/summarydb

Approximate time-series database using sliding window aggregation

Primary LanguageGoBSD 3-Clause "New" or "Revised" LicenseBSD-3-Clause

 _____                                           ____________ 
/  ___|                                          |  _  \ ___ \
\ `--. _   _ _ __ ___  _ __ ___   __ _ _ __ _   _| | | | |_/ /
 `--. \ | | | '_ ` _ \| '_ ` _ \ / _` | '__| | | | | | | ___ \
/\__/ / |_| | | | | | | | | | | | (_| | |  | |_| | |/ /| |_/ /
\____/ \__,_|_| |_| |_|_| |_| |_|\__,_|_|   \__, |___/ \____/ 
                                             __/ |            
                                            |___/             

Go

This is an implementation of SummaryStore in Golang.

By using window sliding aggregations, SummaryDB achieves much lower disk usage and lower time-based range query latencies compared to other TSDBs. These benefits come at the cost of higher error bounds of the query results.

SummaryDB is best suited for high volumes of numerical data, and it currently allows for querying of the following metrics across time:

  1. Max
  2. Min
  3. Count
  4. Sum

On generic data, it supports:

  1. Membership (using bloom filters)

Example

package main

import (
    "context"
    "summarydb"
)

func main() {
    db := summarydb.New("/path/to/db")
    // OR
    db := summarydb.Open("/path/to/db")
    defer db.Close()

    seq := summarydb.window.ExponentialLengthsSequence(2)
    stream := db.NewStream([]string{"sum", "max"}, seq).Run()

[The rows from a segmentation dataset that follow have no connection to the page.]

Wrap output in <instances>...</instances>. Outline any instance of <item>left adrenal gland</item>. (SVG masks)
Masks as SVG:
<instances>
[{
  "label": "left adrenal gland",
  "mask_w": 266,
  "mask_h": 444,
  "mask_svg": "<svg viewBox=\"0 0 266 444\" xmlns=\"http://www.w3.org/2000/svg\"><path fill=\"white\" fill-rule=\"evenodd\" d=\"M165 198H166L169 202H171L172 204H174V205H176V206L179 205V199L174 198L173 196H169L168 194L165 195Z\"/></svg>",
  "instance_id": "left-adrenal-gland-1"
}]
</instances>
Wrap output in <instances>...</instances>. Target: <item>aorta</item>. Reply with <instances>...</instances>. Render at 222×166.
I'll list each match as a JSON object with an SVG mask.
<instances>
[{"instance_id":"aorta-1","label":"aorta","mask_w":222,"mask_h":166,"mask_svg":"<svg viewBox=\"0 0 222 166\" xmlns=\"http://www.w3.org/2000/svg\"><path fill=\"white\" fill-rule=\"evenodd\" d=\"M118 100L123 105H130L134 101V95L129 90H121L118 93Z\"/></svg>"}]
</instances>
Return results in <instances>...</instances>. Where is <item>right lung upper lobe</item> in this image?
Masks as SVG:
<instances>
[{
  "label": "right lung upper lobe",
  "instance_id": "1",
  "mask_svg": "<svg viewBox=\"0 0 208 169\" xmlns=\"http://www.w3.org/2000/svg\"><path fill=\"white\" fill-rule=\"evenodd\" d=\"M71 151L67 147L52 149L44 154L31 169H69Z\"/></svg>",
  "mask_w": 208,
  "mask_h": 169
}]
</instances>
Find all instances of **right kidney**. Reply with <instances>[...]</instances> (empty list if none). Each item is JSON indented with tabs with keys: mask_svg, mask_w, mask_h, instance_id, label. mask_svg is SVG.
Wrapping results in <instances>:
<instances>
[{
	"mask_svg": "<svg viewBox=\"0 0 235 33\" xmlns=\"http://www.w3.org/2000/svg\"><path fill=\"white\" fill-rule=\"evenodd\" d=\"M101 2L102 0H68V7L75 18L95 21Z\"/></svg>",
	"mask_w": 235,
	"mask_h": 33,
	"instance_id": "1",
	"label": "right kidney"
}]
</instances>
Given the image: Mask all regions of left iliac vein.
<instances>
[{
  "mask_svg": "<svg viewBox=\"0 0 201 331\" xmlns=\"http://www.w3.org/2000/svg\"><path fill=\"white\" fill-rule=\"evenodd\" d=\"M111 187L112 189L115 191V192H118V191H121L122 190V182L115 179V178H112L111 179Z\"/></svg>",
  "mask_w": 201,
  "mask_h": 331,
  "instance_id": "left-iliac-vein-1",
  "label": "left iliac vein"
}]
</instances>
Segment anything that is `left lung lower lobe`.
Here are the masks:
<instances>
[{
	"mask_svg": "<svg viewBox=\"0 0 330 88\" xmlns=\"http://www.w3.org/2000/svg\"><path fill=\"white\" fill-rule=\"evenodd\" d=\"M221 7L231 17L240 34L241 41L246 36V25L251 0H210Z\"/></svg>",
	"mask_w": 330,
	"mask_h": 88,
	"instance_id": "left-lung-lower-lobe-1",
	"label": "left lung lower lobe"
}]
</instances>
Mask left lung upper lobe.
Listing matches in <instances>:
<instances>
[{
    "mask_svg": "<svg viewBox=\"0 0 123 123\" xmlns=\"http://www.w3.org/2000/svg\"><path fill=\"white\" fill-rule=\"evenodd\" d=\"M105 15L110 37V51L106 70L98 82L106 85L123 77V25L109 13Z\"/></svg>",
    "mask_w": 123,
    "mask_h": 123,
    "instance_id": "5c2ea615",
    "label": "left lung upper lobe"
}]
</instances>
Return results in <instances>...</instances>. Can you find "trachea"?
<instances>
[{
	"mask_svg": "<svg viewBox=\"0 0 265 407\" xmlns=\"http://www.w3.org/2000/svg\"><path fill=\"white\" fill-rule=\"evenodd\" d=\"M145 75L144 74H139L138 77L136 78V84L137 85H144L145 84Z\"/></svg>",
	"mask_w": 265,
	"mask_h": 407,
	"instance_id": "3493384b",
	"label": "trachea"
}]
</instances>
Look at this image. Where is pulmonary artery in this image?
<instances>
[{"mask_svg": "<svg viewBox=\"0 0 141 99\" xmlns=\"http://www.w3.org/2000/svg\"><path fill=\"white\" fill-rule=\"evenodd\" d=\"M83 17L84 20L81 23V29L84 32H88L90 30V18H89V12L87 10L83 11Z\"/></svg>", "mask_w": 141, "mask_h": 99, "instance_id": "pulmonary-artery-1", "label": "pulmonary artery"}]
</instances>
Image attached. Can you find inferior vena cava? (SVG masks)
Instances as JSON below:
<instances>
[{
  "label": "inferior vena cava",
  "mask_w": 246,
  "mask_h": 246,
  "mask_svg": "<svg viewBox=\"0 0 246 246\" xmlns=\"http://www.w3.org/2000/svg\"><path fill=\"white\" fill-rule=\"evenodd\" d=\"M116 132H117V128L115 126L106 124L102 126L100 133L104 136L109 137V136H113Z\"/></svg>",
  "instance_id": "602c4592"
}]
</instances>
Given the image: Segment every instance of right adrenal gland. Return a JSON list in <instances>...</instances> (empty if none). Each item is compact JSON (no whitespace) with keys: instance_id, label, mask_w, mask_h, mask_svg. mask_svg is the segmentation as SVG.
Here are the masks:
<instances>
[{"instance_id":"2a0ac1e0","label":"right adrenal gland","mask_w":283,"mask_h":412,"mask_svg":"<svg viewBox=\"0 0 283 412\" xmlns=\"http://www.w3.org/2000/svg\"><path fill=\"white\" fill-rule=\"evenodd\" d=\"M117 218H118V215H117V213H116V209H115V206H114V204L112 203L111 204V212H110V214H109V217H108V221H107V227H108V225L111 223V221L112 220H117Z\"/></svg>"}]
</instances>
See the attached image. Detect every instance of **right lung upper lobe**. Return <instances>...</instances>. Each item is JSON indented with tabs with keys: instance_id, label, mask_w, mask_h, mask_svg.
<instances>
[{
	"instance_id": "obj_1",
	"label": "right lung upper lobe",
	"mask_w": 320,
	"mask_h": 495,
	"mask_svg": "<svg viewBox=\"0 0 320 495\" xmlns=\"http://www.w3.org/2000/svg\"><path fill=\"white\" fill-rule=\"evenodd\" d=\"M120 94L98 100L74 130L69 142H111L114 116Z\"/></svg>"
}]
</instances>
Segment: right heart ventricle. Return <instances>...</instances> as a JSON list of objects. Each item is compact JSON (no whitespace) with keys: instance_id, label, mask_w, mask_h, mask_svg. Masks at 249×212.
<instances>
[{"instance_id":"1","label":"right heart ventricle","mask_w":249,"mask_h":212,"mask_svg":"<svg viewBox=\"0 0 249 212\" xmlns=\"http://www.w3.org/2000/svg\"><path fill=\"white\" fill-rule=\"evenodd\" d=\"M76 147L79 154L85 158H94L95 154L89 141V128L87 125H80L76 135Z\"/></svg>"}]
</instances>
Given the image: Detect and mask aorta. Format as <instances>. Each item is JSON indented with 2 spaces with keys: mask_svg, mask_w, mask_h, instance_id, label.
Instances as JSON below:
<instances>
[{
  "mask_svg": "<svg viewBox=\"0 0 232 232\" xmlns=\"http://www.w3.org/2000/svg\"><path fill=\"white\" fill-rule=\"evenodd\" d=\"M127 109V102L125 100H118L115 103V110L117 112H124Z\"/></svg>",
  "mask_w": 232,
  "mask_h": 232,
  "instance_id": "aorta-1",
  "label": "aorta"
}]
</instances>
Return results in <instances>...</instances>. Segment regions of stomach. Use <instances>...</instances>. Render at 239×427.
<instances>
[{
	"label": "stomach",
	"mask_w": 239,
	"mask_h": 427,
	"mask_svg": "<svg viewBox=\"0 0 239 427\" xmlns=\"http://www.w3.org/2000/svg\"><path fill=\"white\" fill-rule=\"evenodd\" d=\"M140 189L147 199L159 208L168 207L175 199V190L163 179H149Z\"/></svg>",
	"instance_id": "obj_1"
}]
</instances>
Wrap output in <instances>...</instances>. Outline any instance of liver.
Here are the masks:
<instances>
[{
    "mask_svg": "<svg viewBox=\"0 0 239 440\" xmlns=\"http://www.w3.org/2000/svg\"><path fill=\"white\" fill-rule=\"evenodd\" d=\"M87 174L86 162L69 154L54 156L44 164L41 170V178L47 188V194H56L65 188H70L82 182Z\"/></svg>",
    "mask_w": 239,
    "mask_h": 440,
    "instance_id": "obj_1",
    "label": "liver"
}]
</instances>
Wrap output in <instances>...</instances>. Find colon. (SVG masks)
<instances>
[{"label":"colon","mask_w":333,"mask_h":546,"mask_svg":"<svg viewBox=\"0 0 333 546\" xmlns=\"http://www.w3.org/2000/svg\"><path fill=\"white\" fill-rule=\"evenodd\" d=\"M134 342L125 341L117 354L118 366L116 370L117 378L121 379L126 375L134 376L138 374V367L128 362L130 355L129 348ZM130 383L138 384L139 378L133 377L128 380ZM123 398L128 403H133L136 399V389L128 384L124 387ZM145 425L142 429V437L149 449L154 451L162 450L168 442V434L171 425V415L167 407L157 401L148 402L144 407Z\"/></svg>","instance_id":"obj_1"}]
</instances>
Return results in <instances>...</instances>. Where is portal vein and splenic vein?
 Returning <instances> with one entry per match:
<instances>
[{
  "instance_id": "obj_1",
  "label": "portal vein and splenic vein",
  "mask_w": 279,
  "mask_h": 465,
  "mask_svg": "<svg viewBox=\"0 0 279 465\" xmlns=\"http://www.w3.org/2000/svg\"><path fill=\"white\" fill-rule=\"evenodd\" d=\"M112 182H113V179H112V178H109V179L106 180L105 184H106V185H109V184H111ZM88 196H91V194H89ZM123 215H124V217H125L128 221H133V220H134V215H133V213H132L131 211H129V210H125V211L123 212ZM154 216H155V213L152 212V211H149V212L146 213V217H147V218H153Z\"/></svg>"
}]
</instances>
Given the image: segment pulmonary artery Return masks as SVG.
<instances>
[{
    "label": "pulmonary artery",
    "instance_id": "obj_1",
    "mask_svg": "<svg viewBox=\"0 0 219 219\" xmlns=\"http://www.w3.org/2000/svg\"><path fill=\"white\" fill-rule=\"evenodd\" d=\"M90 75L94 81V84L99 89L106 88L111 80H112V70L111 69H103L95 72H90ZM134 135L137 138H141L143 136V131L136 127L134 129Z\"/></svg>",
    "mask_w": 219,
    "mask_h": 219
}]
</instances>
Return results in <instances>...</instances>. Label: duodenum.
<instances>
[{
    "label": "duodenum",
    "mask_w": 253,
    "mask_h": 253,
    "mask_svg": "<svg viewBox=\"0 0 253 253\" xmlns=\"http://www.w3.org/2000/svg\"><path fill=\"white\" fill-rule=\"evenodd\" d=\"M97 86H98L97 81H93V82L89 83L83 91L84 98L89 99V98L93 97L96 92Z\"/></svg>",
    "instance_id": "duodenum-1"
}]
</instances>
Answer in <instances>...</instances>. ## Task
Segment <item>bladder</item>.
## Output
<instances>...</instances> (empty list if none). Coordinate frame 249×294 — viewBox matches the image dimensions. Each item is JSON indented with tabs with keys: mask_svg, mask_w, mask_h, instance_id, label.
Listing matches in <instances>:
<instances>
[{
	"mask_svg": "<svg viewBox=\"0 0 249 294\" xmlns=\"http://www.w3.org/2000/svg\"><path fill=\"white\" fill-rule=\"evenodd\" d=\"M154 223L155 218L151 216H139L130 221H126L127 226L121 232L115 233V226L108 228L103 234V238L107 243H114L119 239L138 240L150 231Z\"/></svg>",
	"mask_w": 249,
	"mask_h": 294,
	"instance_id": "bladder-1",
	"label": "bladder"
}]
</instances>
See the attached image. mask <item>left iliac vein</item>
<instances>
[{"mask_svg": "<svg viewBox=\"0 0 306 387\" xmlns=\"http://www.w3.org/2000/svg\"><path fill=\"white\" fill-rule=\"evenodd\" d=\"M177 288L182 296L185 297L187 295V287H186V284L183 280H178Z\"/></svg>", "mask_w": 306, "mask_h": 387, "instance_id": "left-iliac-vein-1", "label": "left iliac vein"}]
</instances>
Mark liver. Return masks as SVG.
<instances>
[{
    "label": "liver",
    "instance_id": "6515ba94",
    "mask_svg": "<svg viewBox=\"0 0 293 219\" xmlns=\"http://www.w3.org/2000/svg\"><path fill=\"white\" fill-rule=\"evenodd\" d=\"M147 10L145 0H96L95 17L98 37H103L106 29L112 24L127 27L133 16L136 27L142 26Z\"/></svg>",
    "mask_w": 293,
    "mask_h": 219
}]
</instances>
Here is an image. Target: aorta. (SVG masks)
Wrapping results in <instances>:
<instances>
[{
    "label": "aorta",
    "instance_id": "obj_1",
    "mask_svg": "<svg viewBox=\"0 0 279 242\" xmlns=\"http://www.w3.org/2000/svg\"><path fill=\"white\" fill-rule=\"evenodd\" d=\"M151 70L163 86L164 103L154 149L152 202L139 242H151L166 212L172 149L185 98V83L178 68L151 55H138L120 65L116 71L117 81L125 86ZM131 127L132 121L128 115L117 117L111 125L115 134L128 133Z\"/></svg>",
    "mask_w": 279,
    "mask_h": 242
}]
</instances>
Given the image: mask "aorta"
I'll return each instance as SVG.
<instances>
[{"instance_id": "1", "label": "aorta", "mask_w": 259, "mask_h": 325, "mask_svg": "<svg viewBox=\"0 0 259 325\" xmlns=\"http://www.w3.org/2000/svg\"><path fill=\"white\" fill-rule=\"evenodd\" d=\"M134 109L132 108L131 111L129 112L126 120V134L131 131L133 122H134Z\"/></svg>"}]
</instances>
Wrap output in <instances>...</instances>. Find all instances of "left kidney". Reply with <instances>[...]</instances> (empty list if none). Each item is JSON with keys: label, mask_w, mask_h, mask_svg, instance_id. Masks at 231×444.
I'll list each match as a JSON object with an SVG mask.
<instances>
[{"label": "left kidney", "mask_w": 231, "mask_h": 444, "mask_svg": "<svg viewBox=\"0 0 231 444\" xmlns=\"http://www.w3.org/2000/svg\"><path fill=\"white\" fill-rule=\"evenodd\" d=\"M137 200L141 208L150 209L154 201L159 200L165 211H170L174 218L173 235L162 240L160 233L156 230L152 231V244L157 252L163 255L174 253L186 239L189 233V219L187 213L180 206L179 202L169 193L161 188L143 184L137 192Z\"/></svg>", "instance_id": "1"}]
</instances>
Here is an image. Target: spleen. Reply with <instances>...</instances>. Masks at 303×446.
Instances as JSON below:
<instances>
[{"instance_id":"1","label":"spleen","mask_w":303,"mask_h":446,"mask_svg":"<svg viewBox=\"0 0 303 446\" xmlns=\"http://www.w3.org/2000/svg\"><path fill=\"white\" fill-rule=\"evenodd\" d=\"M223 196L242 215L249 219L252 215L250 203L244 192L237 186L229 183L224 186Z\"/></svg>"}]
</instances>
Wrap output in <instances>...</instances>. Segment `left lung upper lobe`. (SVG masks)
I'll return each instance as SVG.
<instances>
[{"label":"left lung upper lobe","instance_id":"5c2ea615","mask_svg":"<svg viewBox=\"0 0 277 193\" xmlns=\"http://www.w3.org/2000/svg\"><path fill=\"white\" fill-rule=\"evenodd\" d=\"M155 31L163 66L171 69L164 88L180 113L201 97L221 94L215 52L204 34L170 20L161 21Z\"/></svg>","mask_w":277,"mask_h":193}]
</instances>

    stream.Append(0, 10.0)
    stream.Append(1, 11.0)
    stream.Append(2, 12.0)
    stream.Append(3, 13.0)
    stream.Append(4, 14.0)

    // Get sum between t=1 and t=3
    params := QueryParams{
        ConfidenceLevel: 0.95,
        SDMultiplier:    1.0,
    }
    aggResult := stream.Query("sum", 1, 3, &params)
    result := aggResult.value.Sum.Value
    error := aggResult.error
}

Dependencies

  1. BadgerDB is the persistent key-value store.
  2. Ristretto is the cache for the backing disk storage.
  3. Cap'n Proto is the serialization format for on-disk representation for all the window data.